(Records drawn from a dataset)
»»

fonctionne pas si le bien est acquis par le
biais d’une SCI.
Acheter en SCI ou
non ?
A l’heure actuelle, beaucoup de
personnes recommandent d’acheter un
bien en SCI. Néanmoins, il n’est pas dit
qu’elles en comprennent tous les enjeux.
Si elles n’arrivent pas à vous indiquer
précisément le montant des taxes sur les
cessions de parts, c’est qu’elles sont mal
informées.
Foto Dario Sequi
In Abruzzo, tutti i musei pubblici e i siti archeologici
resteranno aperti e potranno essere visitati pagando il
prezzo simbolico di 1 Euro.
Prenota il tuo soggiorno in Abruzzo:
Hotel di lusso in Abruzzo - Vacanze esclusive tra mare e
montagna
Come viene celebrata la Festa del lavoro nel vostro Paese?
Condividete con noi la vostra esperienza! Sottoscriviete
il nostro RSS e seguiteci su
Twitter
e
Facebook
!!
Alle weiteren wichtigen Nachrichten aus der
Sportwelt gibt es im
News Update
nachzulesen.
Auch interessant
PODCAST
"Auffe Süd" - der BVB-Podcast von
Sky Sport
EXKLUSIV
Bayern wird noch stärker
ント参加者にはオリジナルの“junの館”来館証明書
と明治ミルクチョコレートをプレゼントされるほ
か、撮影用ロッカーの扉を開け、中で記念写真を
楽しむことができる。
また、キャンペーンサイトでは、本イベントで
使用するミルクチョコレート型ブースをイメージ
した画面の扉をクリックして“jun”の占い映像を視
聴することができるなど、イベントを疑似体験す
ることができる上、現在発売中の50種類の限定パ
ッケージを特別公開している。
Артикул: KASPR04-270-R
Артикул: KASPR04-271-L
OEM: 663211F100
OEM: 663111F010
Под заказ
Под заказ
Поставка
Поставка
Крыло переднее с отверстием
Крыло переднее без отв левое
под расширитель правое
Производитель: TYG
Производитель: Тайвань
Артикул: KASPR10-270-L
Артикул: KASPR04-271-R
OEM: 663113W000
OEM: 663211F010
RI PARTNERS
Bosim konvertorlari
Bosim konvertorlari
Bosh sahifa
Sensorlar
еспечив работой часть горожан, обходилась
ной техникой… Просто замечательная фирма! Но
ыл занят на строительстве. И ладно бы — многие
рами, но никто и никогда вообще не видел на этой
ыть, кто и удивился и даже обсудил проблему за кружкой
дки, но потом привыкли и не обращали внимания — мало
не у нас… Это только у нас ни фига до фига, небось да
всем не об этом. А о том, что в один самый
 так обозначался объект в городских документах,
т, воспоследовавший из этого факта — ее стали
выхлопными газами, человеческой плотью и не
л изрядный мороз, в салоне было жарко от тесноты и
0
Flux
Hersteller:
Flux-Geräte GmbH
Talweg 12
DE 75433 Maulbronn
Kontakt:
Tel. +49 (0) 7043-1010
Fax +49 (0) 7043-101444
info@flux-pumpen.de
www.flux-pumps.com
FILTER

««

◆ Try it:
Extract every line above in which the string "переднее" appears.

◆ Answer space:
Крыло переднее с отверстием
Крыло переднее без отв левое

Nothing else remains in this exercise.